Here's a rough plan of where I am interested in taking Storybook's Story API.
The basic idea is to transition towards a new API that is:
- More powerful
- More flexible and interoperable with other tools
- More familiar+idomatic.
The ground work of @storybook/core
has been done, now we can do the fun stuff!
Ideas of what I'd like to add:
The PR for this is ready and will go into 3.5. The next part of this is using it in all the addons. So:
storiesOf('Component', module)
// Instead of this slightly weird API
.add('with some emoji', withNotes('A very simple component')(() => </Component>));
// A more familiar:
.add('with some emoji', () => </Component>, { notes: 'A very simple component' });
It'll make it easy to add per-story parameters to things like storyshots also:
storiesOf('Component', module)
.add('with some emoji', () => </Component>, { storyshots: { skip: true } });
Allow you to do the following in decorators/addons:
addDecorator(story => {
return story({
storyRef: ref => {
// ref is a React ref to the story element, so you can inspect it directly.
}
})
});
I'm not sure what the equivalent concept is in the other view layers, I need to do more research.
Here, by "example" I really just mean the "story component": ie the () => <Component with={props} />
part
(this is just a stateless functional component after all).
In order to allow many many other things, for instance reusing story examples in tests, we should move towards an API where the component examples are defined separately from the storybook parts, which after all are just a mechanism to describe in-storybook-UI behaviour (see below).
So, at first:
import { storiesOf } from '@storybook/react';
import Component from './Component';
export basic = () => <Component with="basic-props" />;
export complex = () => <Component with="complex-props" />;
storiesOf('Component', module)
.add('basic', basic, { params }); //etc
Moving perhaps towards a world where you don't need to worry about the boilerplate storiesOf
etc.
(Not sure where the params / other decorators are best defined).
A second step could be defining the examples in Component.examples.js
so that the stories file becomes:
import { storiesOf } from '@storybook/react';
import Component from './Component';
import { basic, complex } from './Component.examples';
storiesOf('Component', module)
.add('basic', basic, { params }); //etc
Note that this doesn't necessarily require a change to anything bar documentation.
As an example of what the above gives you, here is a test that reuses an example:
import React from 'react';
import { shallow } from 'enzyme';
import { basic } from './Component.examples';
describe('Component', () => {
it('the basic example renders three Foos', () => {
const wrapper = shallow(<MyComponent />);
expect(wrapper.find(Foo)).to.have.length(3);
});
});
Ultimately we may want to make storybook autodetect *.example.js
and do something smart with them.
Apologies that this section is not tightly specced at all
Make it easy to define Component.README.md
or the like that can use the component's examples.

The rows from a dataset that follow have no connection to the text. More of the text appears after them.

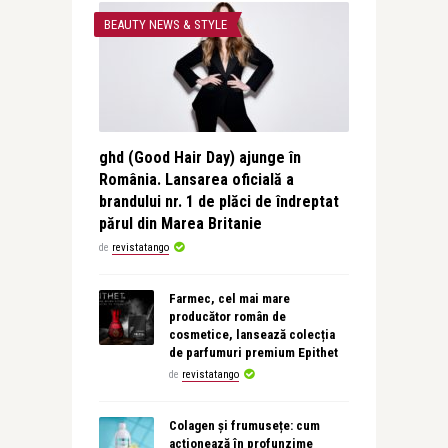
BEAUTY NEWS & STYLE
ghd (Good Hair Day) ajunge în
România. Lansarea oficială a
brandului nr. 1 de plăci de îndreptat
părul din Marea Britanie
de
revistatango
Farmec, cel mai mare
producător român de
cosmetice, lansează colecția
de parfumuri premium Epithet
de
revistatango
Colagen și frumusețe: cum
acționează în profunzime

We would add a new "context" to the build (in addition to manager and preview) that would render markdown files into a documentation style UI. Each markdown file can contain one or more preview iframe rendered based on some syntax (probably borrowed from styleguidist or equivalent):
## My component
Here is the basic description, let's see it:
<Story name="basic" />
Here's the source:
<StorySource name="basic" />
This would lead toward a migration of documentation style addons away from the current manager UI (so strip down the current UI to be more focused on development). But that would be a few more steps away.
We would want a way to customize addons per-components, have a documentation template, and more.